| DIRECTIONS FOR THIS TASK |
Below are the records. Retype exactly the lines between the lines holding "Breast MRI (dynamic contrast-enhanced), one axial slice; cropped" and "Structures marked on this image (semi-automatically", inclusive.

| RECORDED INFORMATION |
====

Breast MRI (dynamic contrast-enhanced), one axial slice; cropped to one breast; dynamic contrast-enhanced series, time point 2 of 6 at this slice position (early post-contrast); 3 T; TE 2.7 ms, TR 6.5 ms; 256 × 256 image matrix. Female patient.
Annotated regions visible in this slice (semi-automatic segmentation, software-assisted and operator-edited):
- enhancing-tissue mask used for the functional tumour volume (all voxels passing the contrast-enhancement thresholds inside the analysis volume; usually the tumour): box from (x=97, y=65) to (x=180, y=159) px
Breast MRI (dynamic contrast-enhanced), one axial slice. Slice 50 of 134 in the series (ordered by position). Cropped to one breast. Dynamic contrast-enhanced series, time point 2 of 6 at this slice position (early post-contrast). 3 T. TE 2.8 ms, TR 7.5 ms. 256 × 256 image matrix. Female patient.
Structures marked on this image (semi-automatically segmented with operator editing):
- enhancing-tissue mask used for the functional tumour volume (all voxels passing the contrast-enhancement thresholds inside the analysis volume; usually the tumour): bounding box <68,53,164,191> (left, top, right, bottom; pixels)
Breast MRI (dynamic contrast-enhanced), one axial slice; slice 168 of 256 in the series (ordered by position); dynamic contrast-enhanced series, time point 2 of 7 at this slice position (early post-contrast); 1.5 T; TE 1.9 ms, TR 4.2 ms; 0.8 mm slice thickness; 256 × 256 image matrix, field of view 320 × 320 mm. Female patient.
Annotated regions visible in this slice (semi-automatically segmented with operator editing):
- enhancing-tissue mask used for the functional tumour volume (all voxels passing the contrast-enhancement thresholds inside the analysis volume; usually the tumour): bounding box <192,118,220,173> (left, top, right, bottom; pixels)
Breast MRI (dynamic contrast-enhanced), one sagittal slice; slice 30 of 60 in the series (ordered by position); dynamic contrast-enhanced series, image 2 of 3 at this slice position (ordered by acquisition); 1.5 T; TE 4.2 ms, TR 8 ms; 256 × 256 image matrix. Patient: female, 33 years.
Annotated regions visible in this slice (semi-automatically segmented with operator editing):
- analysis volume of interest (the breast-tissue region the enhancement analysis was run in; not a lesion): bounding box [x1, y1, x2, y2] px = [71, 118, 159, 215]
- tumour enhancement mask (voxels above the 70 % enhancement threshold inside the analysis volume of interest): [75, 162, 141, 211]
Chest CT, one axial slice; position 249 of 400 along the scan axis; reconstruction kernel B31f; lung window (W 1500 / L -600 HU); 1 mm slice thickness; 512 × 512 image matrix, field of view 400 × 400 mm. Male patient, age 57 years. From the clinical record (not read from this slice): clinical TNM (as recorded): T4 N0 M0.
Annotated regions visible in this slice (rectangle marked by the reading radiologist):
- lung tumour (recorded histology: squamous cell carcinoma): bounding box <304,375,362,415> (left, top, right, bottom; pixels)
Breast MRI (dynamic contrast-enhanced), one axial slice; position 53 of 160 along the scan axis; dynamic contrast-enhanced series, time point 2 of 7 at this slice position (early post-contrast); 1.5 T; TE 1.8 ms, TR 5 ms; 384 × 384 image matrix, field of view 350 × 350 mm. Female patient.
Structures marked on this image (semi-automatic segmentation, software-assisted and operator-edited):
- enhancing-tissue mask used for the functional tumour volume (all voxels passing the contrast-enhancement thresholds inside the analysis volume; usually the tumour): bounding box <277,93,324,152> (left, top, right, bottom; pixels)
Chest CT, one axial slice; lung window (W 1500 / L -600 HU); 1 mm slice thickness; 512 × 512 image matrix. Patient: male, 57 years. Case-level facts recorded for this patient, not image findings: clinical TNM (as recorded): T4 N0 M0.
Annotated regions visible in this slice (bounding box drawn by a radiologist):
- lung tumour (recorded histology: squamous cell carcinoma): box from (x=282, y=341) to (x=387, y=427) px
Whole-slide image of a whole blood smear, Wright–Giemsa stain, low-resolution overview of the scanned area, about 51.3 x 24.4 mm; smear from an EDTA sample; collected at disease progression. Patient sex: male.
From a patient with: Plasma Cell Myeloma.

====

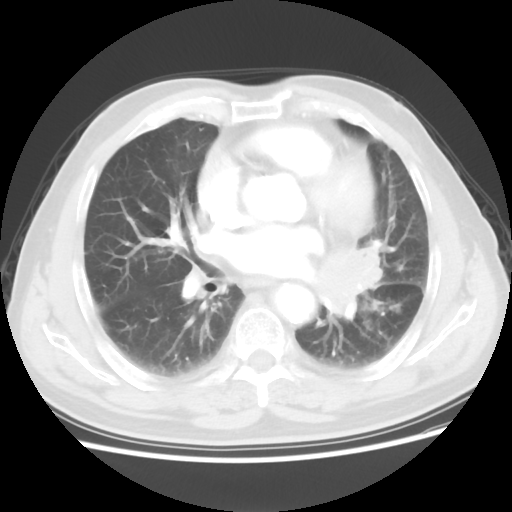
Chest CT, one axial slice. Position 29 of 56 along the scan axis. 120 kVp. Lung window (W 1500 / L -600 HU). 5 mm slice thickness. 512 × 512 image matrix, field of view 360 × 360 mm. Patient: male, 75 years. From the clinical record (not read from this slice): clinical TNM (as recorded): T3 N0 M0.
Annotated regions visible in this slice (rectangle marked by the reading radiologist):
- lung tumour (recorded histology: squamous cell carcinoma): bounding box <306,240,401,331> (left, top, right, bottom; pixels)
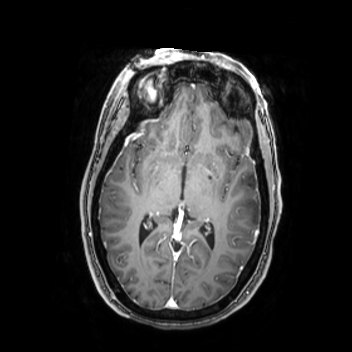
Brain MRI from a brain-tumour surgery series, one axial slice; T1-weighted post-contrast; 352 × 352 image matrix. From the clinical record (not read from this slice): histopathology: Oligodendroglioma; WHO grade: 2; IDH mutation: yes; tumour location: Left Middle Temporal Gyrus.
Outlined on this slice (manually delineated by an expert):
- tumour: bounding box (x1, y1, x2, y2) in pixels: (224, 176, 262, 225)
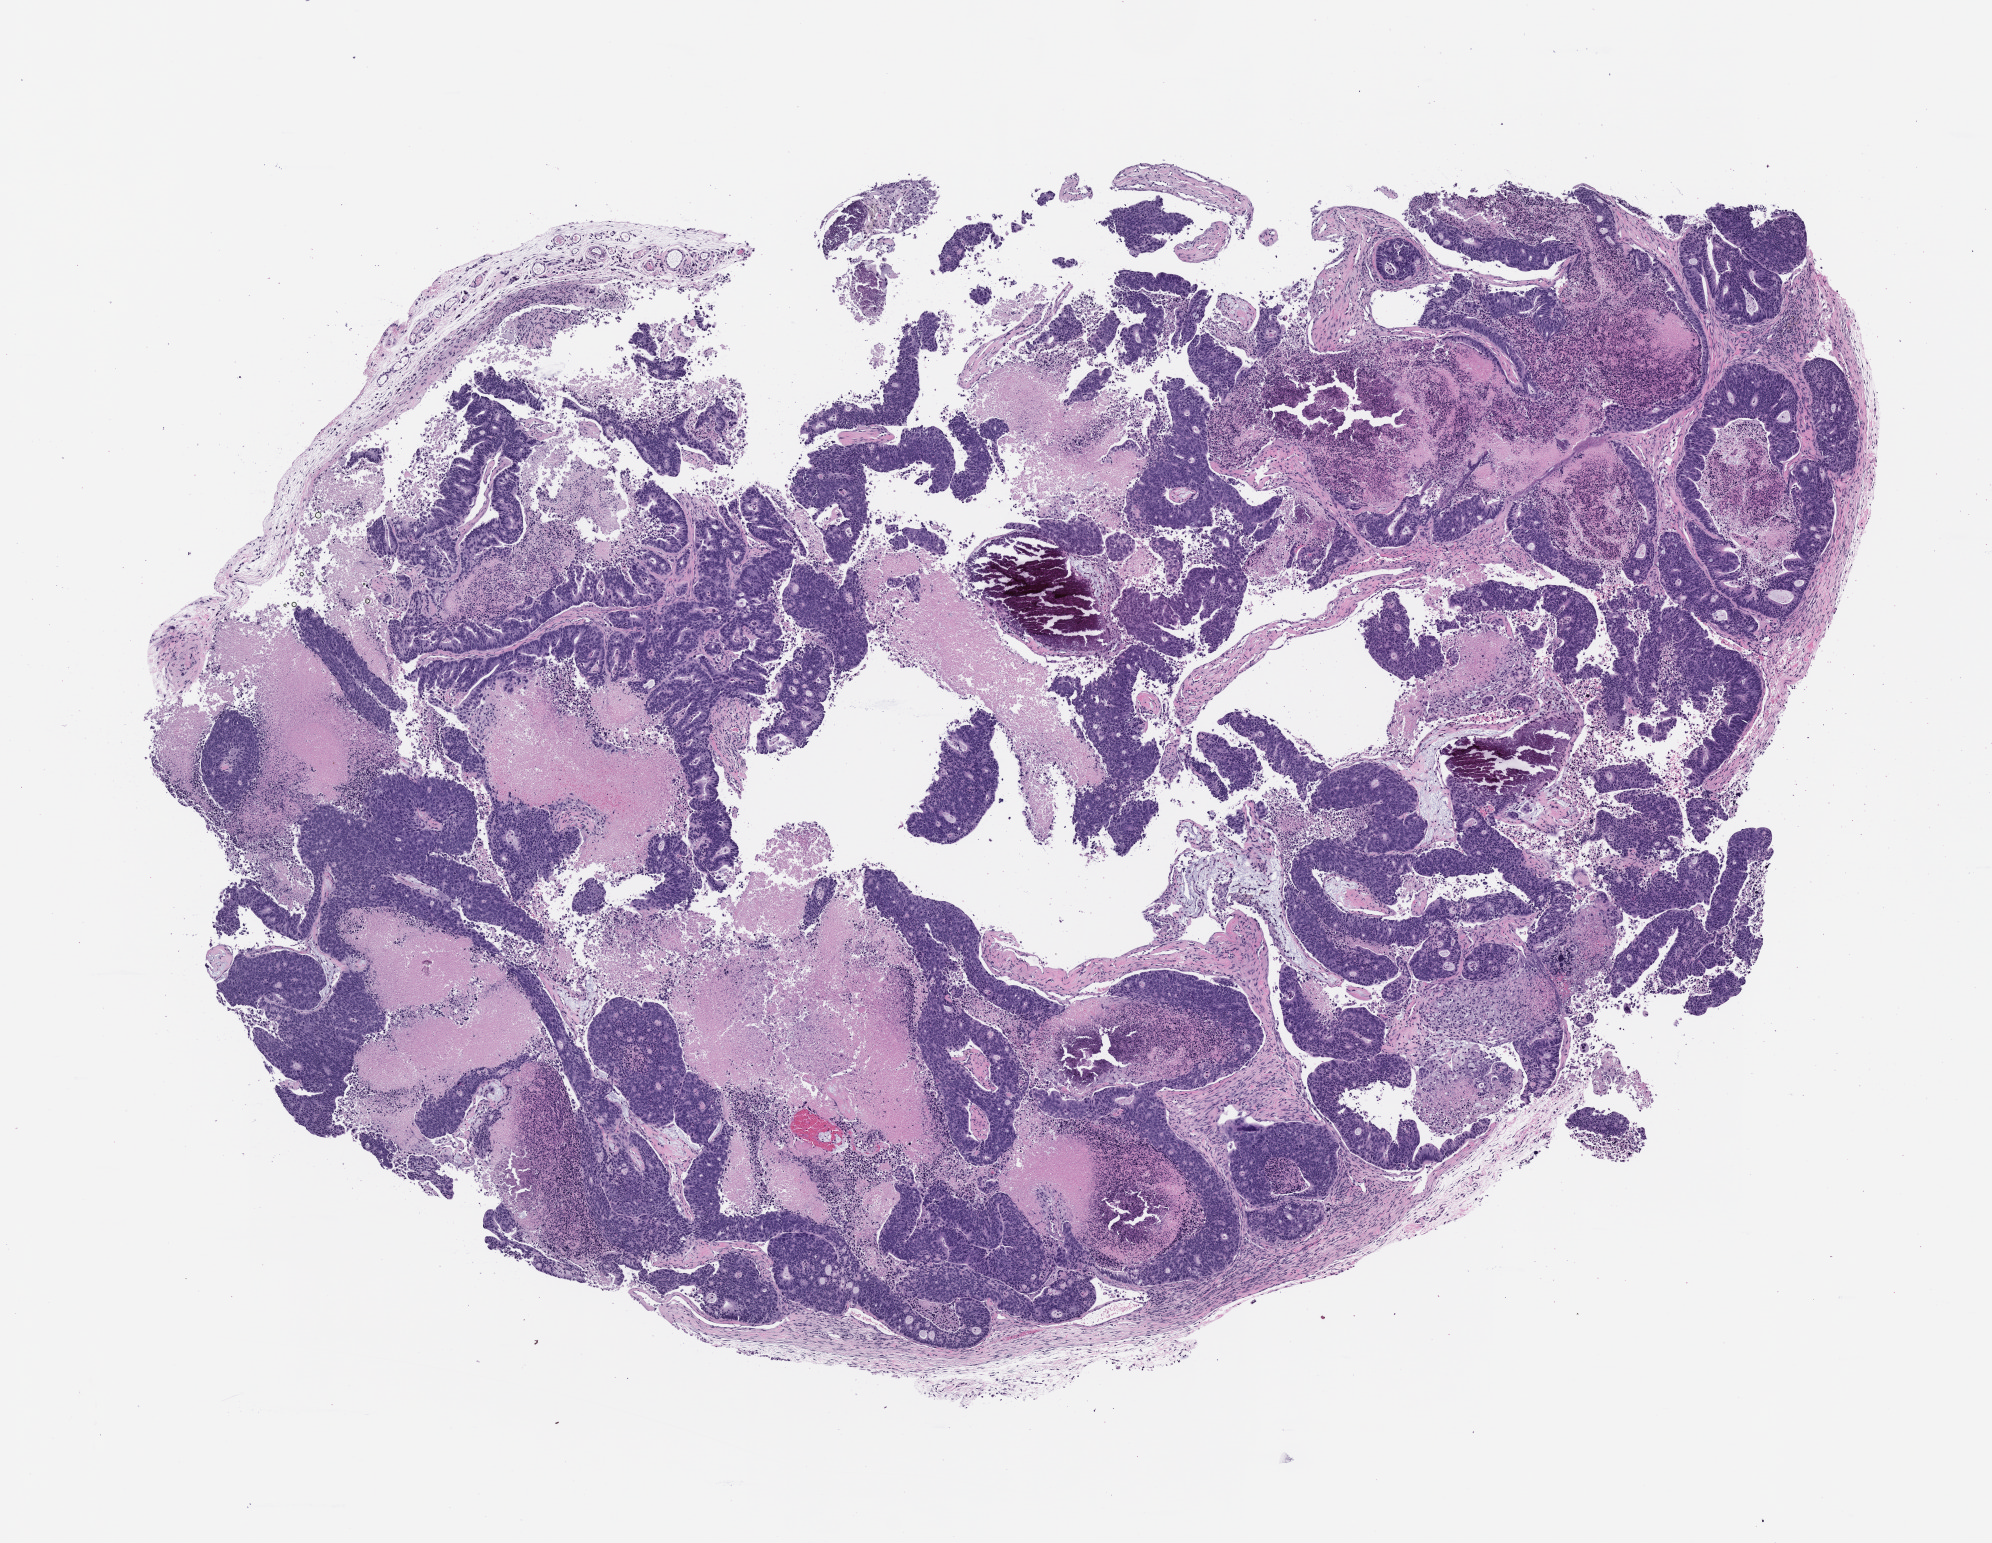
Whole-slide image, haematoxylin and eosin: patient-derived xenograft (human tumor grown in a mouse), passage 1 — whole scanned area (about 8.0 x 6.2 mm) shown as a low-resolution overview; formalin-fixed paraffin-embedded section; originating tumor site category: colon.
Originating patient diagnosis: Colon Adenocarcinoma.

====

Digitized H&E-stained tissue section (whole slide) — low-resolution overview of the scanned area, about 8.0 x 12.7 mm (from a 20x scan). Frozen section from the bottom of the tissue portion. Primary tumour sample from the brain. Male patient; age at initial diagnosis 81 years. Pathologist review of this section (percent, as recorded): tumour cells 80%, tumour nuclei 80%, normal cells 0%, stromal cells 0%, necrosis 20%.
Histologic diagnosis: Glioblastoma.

====

| SOLUTION TO THE PROBLEM |
Breast MRI (dynamic contrast-enhanced), one axial slice; cropped to one breast; dynamic contrast-enhanced series, time point 2 of 6 at this slice position (early post-contrast); 3 T; TE 2.7 ms, TR 6.5 ms; 256 × 256 image matrix. Female patient.
Annotated regions visible in this slice (semi-automatic segmentation, software-assisted and operator-edited):
- enhancing-tissue mask used for the functional tumour volume (all voxels passing the contrast-enhancement thresholds inside the analysis volume; usually the tumour): box from (x=97, y=65) to (x=180, y=159) px
Breast MRI (dynamic contrast-enhanced), one axial slice. Slice 50 of 134 in the series (ordered by position). Cropped to one breast. Dynamic contrast-enhanced series, time point 2 of 6 at this slice position (early post-contrast). 3 T. TE 2.8 ms, TR 7.5 ms. 256 × 256 image matrix. Female patient.
Structures marked on this image (semi-automatically segmented with operator editing):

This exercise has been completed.